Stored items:
-----
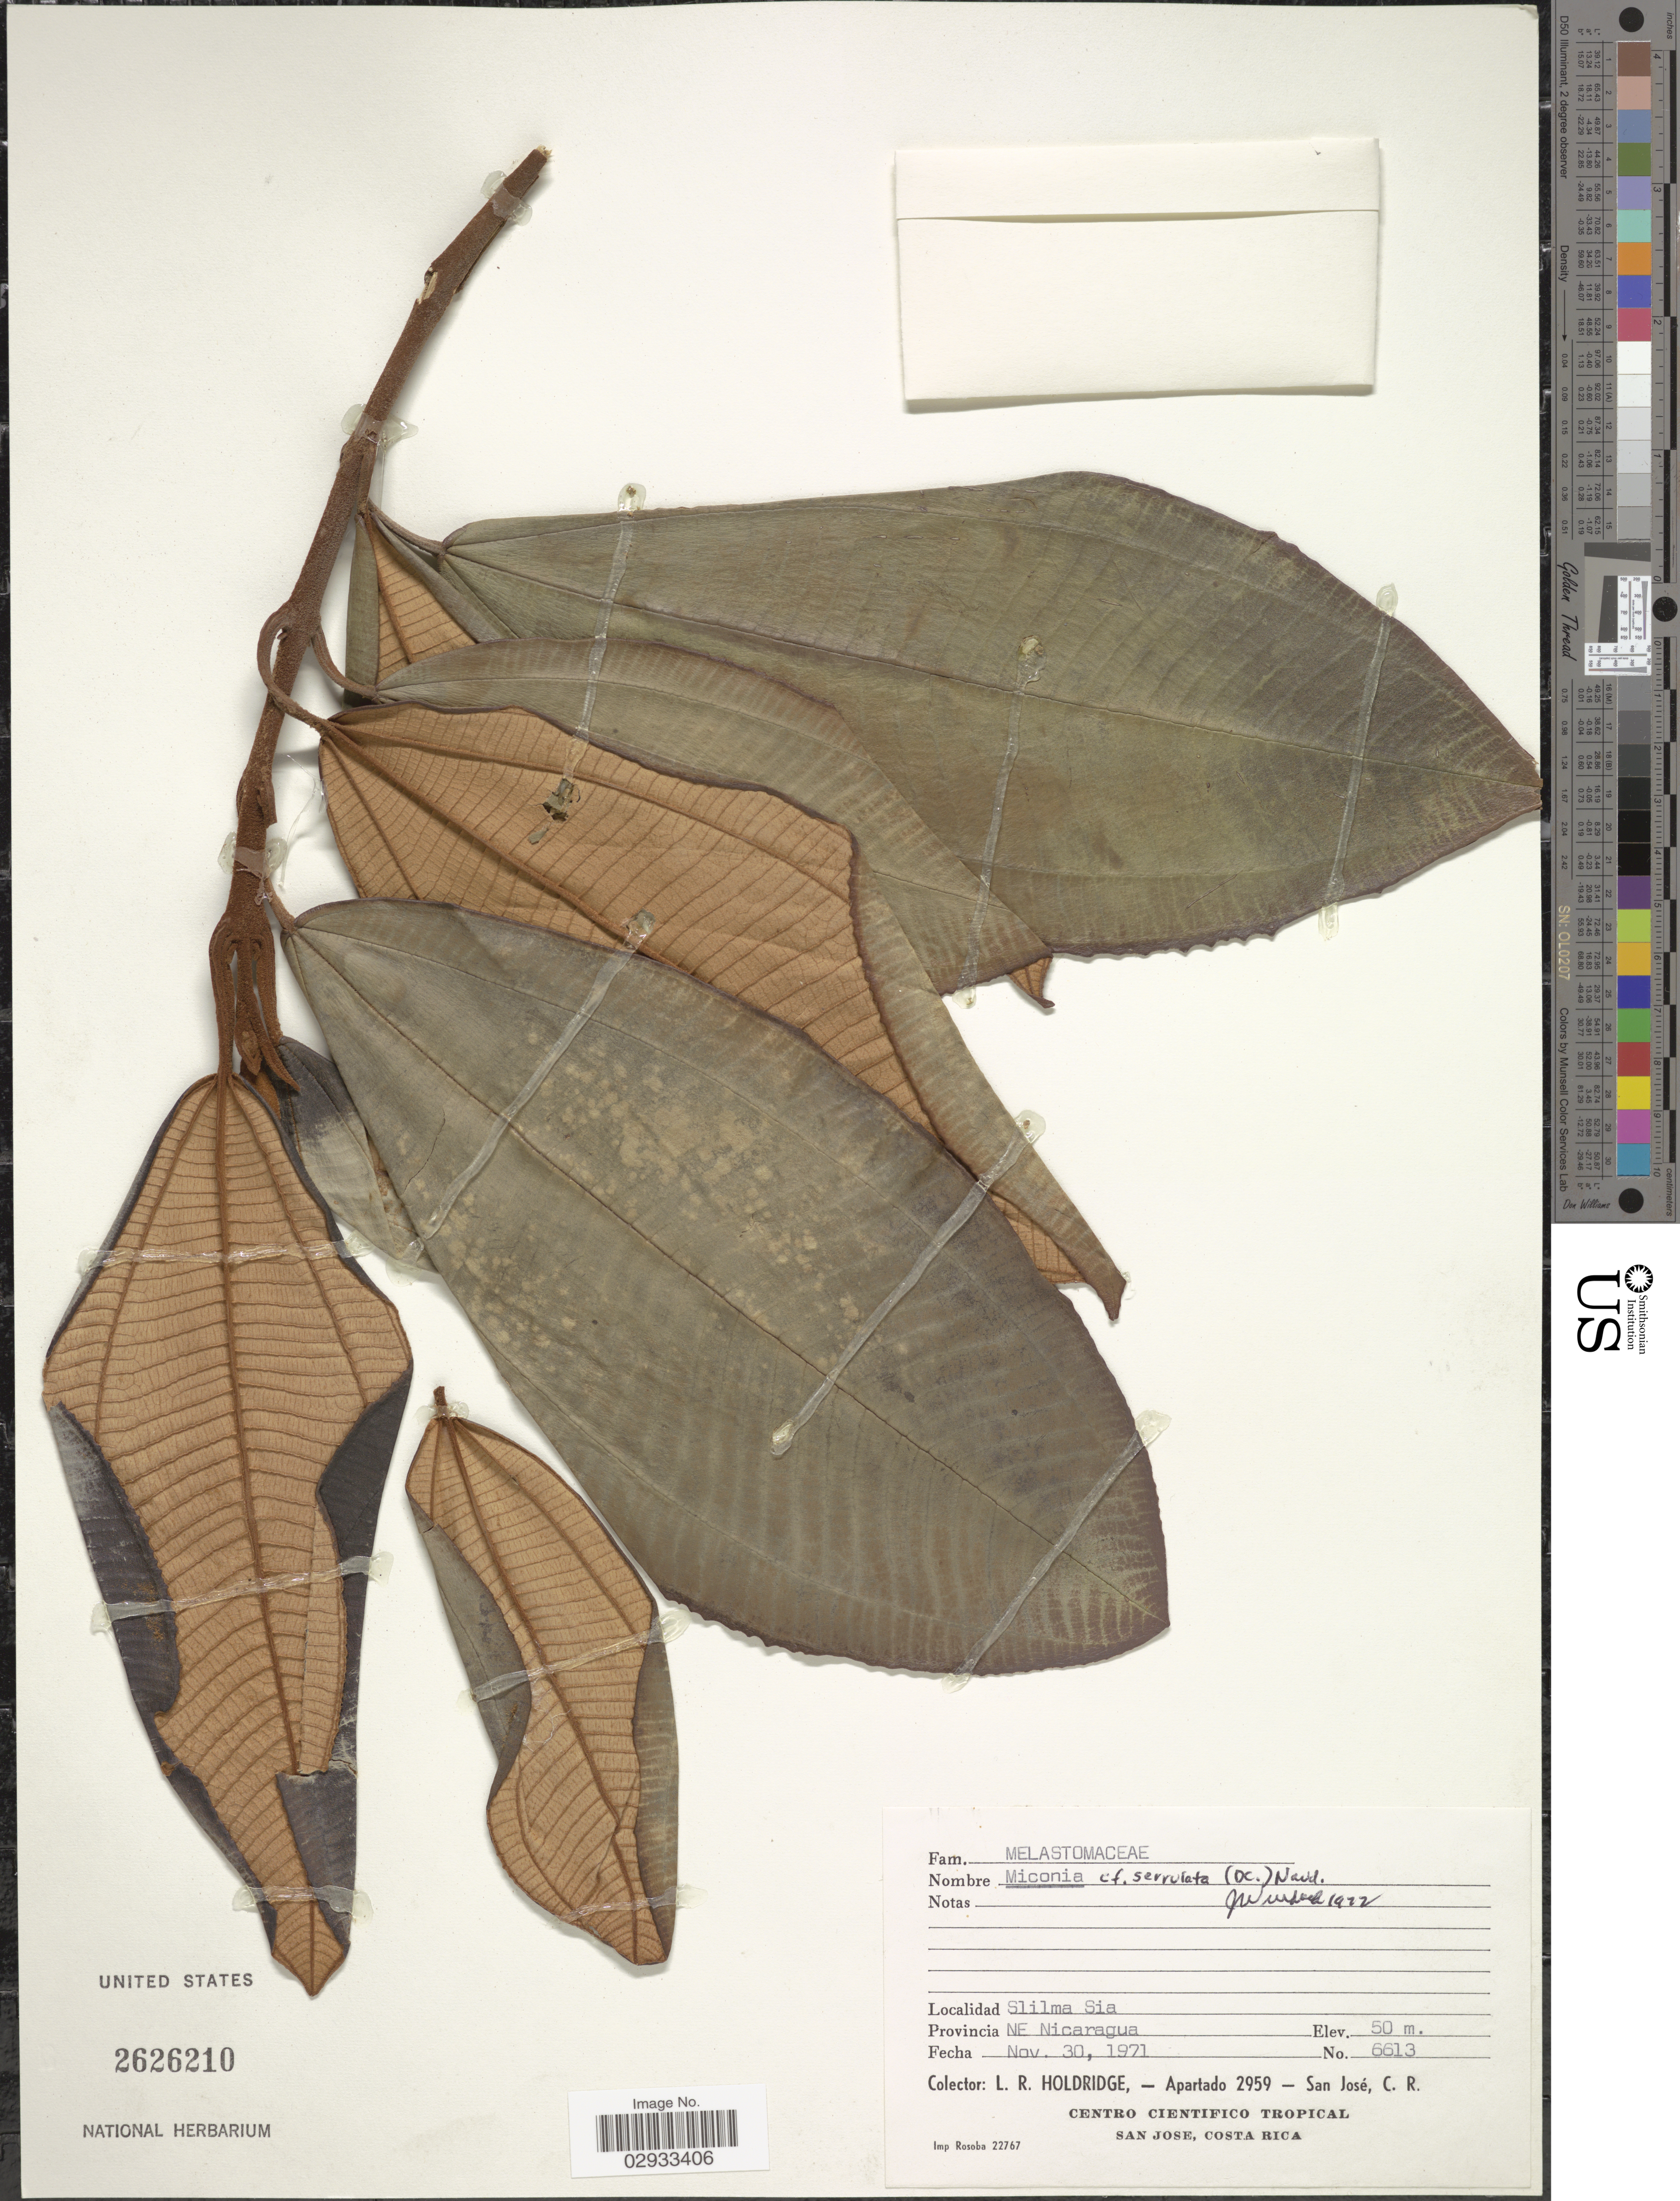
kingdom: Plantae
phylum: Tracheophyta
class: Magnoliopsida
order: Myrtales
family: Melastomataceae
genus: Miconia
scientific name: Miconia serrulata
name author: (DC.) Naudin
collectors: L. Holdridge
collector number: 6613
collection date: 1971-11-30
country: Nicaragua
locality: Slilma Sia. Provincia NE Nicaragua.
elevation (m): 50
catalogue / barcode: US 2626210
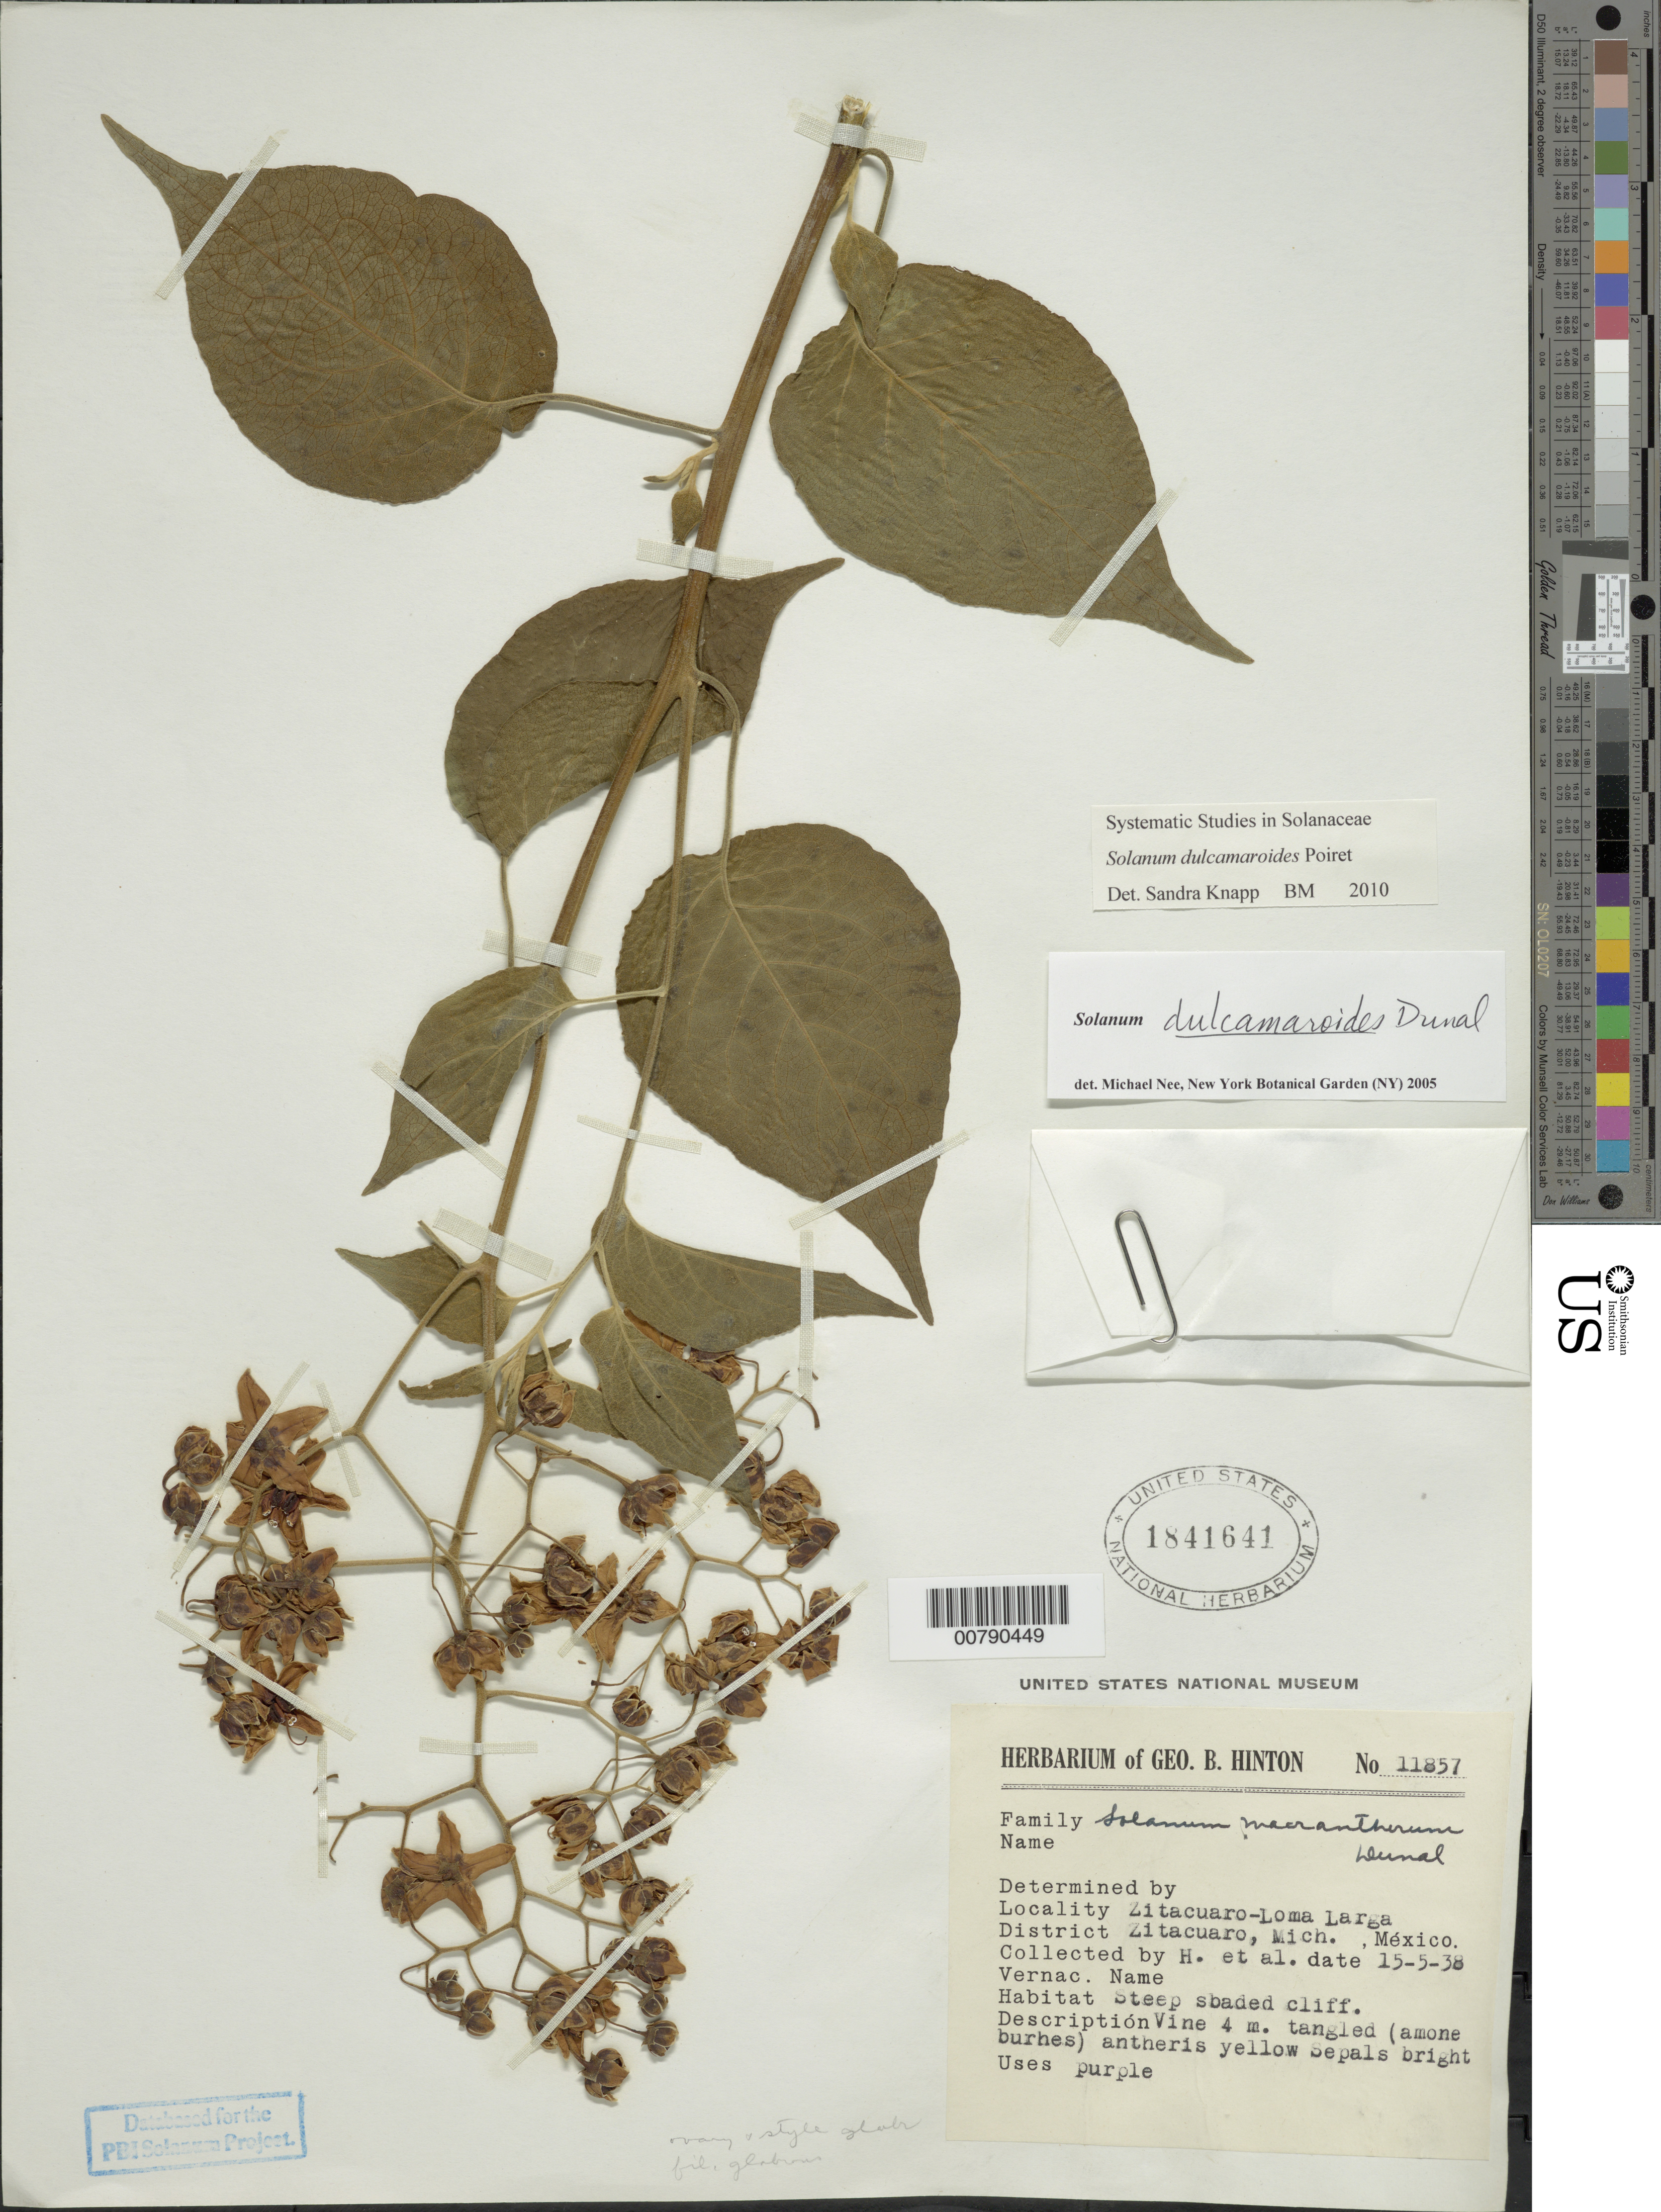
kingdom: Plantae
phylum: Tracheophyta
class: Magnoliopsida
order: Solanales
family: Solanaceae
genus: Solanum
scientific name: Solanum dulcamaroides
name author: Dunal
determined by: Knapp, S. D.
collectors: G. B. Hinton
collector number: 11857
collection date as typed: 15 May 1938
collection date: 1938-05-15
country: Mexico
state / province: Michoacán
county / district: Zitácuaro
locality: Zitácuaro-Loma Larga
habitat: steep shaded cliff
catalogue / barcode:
-----
■ **Short exercise**: Copy all of the data above line for line, changing nothing, and omit the pictures.

■ **Expected answer**:
kingdom: Plantae
phylum: Tracheophyta
class: Magnoliopsida
order: Myrtales
family: Melastomataceae
genus: Miconia
scientific name: Miconia serrulata
name author: (DC.) Naudin
collectors: L. Holdridge
collector number: 6613
collection date: 1971-11-30
country: Nicaragua
locality: Slilma Sia. Provincia NE Nicaragua.
elevation (m): 50
catalogue / barcode: US 2626210
kingdom: Plantae
phylum: Tracheophyta
class: Magnoliopsida
order: Solanales
family: Solanaceae
genus: Solanum
scientific name: Solanum dulcamaroides
name author: Dunal
determined by: Knapp, S. D.
collectors: G. B. Hinton
collector number: 11857
collection date as typed: 15 May 1938
collection date: 1938-05-15
country: Mexico
state / province: Michoacán
county / district: Zitácuaro
locality: Zitácuaro-Loma Larga
habitat: steep shaded cliff
catalogue / barcode:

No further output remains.